Si ocurre la desgracia del atropello de un animal lo normal es que, con indiferencia de la provincia en que nos encontremos, al final se recurra al teléfono de emergencias de ADANA, asociación privada formada por voluntarios que atienden a unos cien casos por año y no dan abasto.

ADANA nace en Badajoz hace nueve años para concienciar la población sobre el respeto a los animales y el fomento de las adopciones de perros y gatos abandonados. Sin embargo, en denuncia de su presidente Enrique Mendoza existe un total abandono de las responsabilidades de las administraciones públicas ya que recurren para la totalidad de servicios relacionados con los animales abandonados, incluso la retirada de los cadáveres de los que han sido atropellados.

ADANA se financia de las aportaciones de 450 socios, dedicando el 75% de su presupuesto a asistencias de perros o gatos heridos de los que ninguna administración se hace cargo, ni de su recogida ni de su rehabilitación posterior.

Mendoza insiste en que en la normativa sobre animales atropellados que no han fallecido en las vías públicas no recogen protocolo alguno a desarrollar por las administraciones. Sin olvidar el peligro ocasionado a los conductores por los atropellos a animales abandonados es importante, cifrándose en 20 el número de accidentes con víctimas humanas que se han producido en el 2006 en Badajoz.
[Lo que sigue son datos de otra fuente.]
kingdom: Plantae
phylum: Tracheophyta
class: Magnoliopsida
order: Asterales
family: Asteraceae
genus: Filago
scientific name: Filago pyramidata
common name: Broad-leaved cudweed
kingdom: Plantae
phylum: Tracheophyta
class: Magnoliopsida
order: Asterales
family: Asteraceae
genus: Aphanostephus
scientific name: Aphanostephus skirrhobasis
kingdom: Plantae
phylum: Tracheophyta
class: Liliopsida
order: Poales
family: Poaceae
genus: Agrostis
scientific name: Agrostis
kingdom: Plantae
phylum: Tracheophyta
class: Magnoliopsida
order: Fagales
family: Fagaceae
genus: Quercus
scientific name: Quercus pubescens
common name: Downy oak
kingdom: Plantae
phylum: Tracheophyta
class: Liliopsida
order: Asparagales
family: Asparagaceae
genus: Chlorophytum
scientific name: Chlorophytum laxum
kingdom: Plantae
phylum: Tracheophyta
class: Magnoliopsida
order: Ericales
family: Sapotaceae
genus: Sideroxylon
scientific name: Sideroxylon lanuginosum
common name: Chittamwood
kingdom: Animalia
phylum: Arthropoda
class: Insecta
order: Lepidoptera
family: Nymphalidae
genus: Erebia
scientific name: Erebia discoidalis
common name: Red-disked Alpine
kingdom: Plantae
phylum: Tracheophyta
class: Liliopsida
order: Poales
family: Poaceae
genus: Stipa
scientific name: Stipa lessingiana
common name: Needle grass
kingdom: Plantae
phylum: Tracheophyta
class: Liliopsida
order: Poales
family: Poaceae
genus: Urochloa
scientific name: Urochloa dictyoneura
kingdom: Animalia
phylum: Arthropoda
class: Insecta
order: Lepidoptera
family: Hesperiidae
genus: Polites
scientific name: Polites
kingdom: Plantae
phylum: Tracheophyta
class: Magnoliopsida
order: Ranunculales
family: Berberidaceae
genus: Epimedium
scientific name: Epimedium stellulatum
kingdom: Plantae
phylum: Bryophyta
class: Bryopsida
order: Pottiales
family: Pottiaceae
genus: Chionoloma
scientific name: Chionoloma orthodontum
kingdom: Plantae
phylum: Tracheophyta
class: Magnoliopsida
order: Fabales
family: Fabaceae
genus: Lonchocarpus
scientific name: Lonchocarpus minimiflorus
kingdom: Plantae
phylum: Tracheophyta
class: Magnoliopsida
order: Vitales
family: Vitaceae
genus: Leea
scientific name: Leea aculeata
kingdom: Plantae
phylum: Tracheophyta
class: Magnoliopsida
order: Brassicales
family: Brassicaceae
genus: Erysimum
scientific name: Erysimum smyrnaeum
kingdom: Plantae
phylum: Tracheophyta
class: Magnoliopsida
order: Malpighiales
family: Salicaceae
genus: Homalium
Según el Ayuntamiento de Badajoz, hay un servicio de recogida de animales accidentados que atiende el personal de la perrera municipal, sin cuantificar el número de servicios semanales para esta tarea; tarea que siempre se realiza de lunes a viernes, solo en turno de mañana.

En el mes de junio aparecieron en una fuente del barrio de Cerro de Reyes un perro y un gato que estuvieron una semana hasta que un operario municipal informo a Adana, quienes tuvieron que convencer a los bomberos para que sacasen de allí los cadáveres.

Enrique Mendoza tiene claro que la competencia legal de estos casos es de las autoridades y no de una asociación privada como ADANA, lo que hacen es demostrable y cuantificable, debiendo, según reitera Mendoza, colaborar las Administraciones económicamente en estos casos y no inhibirse en asuntos que se sabe que ocurren.